Description of the task: Your answer should be the lines below from the one with "nightstand: none [22,107,122,220]" to the one with "cereal box: none [1092,659,1308,934]", both included, given again exactly and with nothing added.
╭─ Data shown
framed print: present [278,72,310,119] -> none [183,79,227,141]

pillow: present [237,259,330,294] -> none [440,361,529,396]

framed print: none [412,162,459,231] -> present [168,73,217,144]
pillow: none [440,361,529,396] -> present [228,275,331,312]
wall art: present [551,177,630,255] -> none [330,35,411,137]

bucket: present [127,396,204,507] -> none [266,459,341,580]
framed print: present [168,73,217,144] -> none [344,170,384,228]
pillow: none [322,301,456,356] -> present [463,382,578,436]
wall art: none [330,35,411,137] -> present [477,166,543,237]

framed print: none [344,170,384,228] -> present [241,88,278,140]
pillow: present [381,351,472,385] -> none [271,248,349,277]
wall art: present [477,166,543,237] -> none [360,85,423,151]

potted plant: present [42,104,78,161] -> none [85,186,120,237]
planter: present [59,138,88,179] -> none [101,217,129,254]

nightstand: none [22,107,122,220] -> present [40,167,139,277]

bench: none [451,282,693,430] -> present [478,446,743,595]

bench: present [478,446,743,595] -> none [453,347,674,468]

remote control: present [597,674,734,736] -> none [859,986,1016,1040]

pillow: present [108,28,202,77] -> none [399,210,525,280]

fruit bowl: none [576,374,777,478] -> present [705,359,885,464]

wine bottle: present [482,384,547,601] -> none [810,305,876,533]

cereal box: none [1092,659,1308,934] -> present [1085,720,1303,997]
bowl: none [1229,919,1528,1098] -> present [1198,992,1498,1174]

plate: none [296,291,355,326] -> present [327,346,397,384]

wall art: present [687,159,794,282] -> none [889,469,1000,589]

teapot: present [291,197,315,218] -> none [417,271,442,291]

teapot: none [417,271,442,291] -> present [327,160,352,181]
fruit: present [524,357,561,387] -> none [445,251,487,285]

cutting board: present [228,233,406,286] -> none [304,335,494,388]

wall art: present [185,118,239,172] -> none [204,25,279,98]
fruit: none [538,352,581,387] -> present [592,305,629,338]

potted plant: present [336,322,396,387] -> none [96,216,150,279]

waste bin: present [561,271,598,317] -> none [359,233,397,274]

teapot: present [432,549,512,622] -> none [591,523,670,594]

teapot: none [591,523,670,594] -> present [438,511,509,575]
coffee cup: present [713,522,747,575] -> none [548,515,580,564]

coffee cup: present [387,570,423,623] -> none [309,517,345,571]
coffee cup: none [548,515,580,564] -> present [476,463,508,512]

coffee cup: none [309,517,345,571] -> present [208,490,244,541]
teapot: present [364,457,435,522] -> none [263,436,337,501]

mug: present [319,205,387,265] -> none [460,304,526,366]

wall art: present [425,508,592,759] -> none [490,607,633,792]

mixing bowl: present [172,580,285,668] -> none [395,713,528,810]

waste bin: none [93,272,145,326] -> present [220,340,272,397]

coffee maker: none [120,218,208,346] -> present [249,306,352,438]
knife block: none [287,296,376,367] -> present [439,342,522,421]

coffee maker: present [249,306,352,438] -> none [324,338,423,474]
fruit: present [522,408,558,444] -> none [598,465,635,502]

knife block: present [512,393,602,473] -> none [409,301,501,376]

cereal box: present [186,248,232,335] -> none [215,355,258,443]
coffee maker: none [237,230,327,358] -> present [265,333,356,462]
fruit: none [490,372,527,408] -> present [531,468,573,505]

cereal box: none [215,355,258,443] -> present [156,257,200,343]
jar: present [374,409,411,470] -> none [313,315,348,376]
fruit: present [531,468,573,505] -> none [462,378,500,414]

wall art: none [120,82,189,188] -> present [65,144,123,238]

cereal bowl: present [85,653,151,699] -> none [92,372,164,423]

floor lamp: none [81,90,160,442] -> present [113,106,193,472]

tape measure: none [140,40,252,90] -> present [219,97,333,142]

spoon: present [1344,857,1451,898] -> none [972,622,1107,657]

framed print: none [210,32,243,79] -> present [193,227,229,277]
╰─
Reply:
nightstand: none [22,107,122,220] -> present [40,167,139,277]

bench: none [451,282,693,430] -> present [478,446,743,595]

bench: present [478,446,743,595] -> none [453,347,674,468]

remote control: present [597,674,734,736] -> none [859,986,1016,1040]

pillow: present [108,28,202,77] -> none [399,210,525,280]

fruit bowl: none [576,374,777,478] -> present [705,359,885,464]

wine bottle: present [482,384,547,601] -> none [810,305,876,533]

cereal box: none [1092,659,1308,934] -> present [1085,720,1303,997]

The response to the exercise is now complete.